What the task requires → Please repeat exactly the lines below from the one containing "index mcp: (198, 184)" down to the one containing "ring tip: (245, 354)", both included, and nothing else.

============

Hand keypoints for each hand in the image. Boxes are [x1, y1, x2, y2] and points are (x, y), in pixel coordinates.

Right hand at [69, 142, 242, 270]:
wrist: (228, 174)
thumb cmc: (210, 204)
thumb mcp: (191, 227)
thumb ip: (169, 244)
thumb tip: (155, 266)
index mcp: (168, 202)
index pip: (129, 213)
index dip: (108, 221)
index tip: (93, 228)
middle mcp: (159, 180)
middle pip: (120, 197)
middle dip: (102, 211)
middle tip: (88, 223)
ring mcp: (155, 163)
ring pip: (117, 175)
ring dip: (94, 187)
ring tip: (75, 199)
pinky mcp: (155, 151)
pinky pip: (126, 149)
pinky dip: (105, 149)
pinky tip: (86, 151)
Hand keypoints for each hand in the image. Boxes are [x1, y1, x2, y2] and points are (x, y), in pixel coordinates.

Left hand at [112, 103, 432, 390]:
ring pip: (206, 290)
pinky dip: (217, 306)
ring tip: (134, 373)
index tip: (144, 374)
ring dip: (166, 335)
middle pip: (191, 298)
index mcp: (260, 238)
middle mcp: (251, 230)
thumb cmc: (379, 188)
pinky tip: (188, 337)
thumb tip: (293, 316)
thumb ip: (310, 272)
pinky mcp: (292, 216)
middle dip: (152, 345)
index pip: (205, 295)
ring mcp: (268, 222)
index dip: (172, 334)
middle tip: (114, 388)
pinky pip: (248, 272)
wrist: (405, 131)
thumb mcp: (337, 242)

============

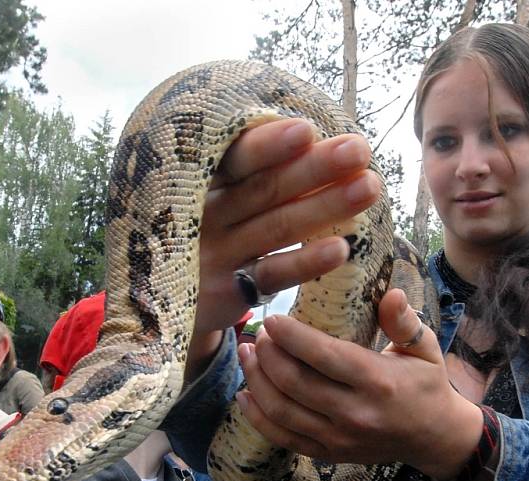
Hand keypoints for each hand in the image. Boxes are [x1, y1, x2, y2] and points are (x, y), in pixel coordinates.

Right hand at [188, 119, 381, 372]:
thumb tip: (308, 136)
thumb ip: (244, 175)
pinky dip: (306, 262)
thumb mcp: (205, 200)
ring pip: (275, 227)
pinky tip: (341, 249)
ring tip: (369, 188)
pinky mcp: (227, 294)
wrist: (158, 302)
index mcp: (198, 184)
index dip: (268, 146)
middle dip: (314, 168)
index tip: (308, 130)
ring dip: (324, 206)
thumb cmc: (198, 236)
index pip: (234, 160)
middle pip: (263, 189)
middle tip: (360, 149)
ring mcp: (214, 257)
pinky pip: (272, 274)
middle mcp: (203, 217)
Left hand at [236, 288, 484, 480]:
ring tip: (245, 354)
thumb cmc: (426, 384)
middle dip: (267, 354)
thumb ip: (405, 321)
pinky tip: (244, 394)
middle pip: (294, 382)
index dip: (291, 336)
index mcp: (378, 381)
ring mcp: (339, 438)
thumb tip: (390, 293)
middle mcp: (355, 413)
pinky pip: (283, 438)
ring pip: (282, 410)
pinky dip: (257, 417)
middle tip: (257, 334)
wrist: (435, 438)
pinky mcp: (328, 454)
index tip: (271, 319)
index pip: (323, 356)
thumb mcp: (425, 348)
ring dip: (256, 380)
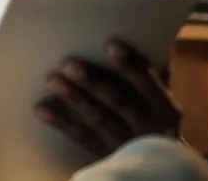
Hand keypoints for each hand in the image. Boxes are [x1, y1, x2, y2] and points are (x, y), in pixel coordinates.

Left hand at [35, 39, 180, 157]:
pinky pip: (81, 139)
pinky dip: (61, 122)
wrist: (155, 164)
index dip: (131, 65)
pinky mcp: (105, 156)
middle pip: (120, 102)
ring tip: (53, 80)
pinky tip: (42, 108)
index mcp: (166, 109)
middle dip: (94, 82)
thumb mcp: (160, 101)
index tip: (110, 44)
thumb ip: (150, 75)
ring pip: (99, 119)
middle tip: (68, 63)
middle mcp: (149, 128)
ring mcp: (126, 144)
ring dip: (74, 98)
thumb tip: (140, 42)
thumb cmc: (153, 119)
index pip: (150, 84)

============

Written response →
index mcp: (198, 184)
index dip: (268, 146)
middle dip: (314, 168)
index tip: (308, 130)
ring dip: (324, 206)
thumb cmc: (198, 236)
index pip: (234, 160)
middle pip: (263, 189)
middle tip: (360, 149)
ring mcp: (214, 257)
pinky pip: (272, 274)
middle mcp: (203, 217)
Left hand at [236, 288, 484, 480]:
ring tip: (245, 354)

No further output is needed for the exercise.